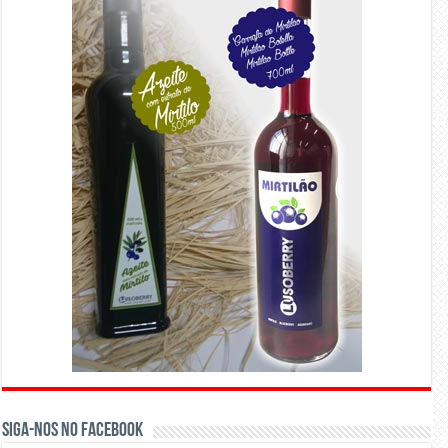
Siga-nos no Facebook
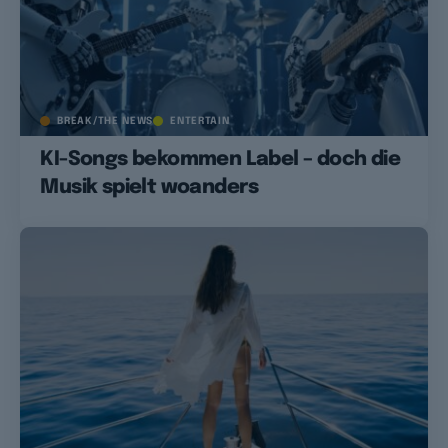
BREAK/THE NEWS
ENTERTAIN
KI-Songs bekommen Label – doch die
Musik spielt woanders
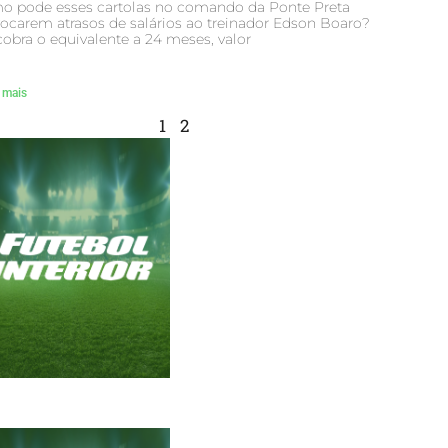
o pode esses cartolas no comando da Ponte Preta
ocarem atrasos de salários ao treinador Edson Boaro?
cobra o equivalente a 24 meses, valor
 mais
1
2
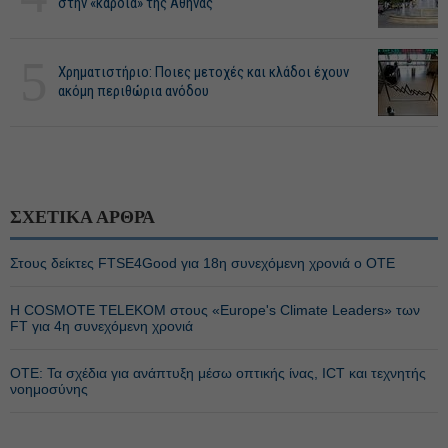
στην «καρδιά» της Αθήνας
5
Χρηματιστήριο: Ποιες μετοχές και κλάδοι έχουν
ακόμη περιθώρια ανόδου
ΣΧΕΤΙΚΑ ΑΡΘΡΑ
Στους δείκτες FTSE4Good για 18η συνεχόμενη χρονιά ο ΟΤΕ
Η COSMOTE TELEKOM στους «Europe's Climate Leaders» των
FT για 4η συνεχόμενη χρονιά
ΟΤΕ: Τα σχέδια για ανάπτυξη μέσω οπτικής ίνας, ICT και τεχνητής
νοημοσύνης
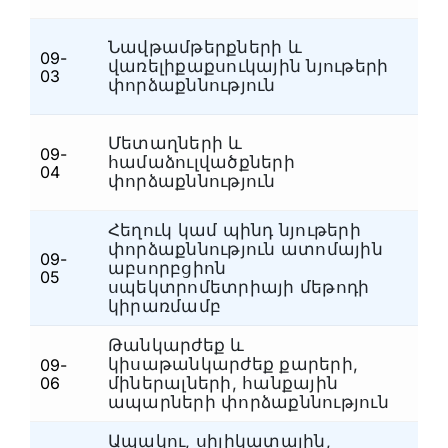
Նավթամթերքների և
09-
վառելիքաքսուկային նյութերի
Ն
03
փորձաքննություն
Մետաղների և
09-
համաձուլվածքների
Ն
04
փորձաքննություն
Հեղուկ կամ պինդ նյութերի
փորձաքննություն ատոմային
09-
աբսորբցիոն
Ն
05
սպեկտրոմետրիայի մեթոդի
կիրառմամբ
Թանկարժեք և
կիսաթանկարժեք քարերի,
09-
Ն
06
միներալների, հանքային
ապարների փորձաքննություն
Ապակու, սիլիկատային,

EXERCISE DETAILS - In the copy, include every record exactly and no pictures at all.

OUTPUT -
Siga-nos no Facebook
BREAK/THE NEWS
ENTERTAIN
KI-Songs bekommen Label – doch die
Musik spielt woanders
o pode esses cartolas no comando da Ponte Preta
ocarem atrasos de salários ao treinador Edson Boaro?
cobra o equivalente a 24 meses, valor
 mais
1
2
στην «καρδιά» της Αθήνας
5
Χρηματιστήριο: Ποιες μετοχές και κλάδοι έχουν
ακόμη περιθώρια ανόδου
ΣΧΕΤΙΚΑ ΑΡΘΡΑ
Στους δείκτες FTSE4Good για 18η συνεχόμενη χρονιά ο ΟΤΕ
Η COSMOTE TELEKOM στους «Europe's Climate Leaders» των
FT για 4η συνεχόμενη χρονιά
ΟΤΕ: Τα σχέδια για ανάπτυξη μέσω οπτικής ίνας, ICT και τεχνητής
νοημοσύνης
Նավթամթերքների և
09-
վառելիքաքսուկային նյութերի
Ն
03
փորձաքննություն
Մետաղների և
09-
համաձուլվածքների
Ն
04
փորձաքննություն
Հեղուկ կամ պինդ նյութերի
փորձաքննություն ատոմային
09-
աբսորբցիոն
Ն
05
սպեկտրոմետրիայի մեթոդի
կիրառմամբ
Թանկարժեք և
կիսաթանկարժեք քարերի,
09-
Ն
06
միներալների, հանքային
ապարների փորձաքննություն
Ապակու, սիլիկատային,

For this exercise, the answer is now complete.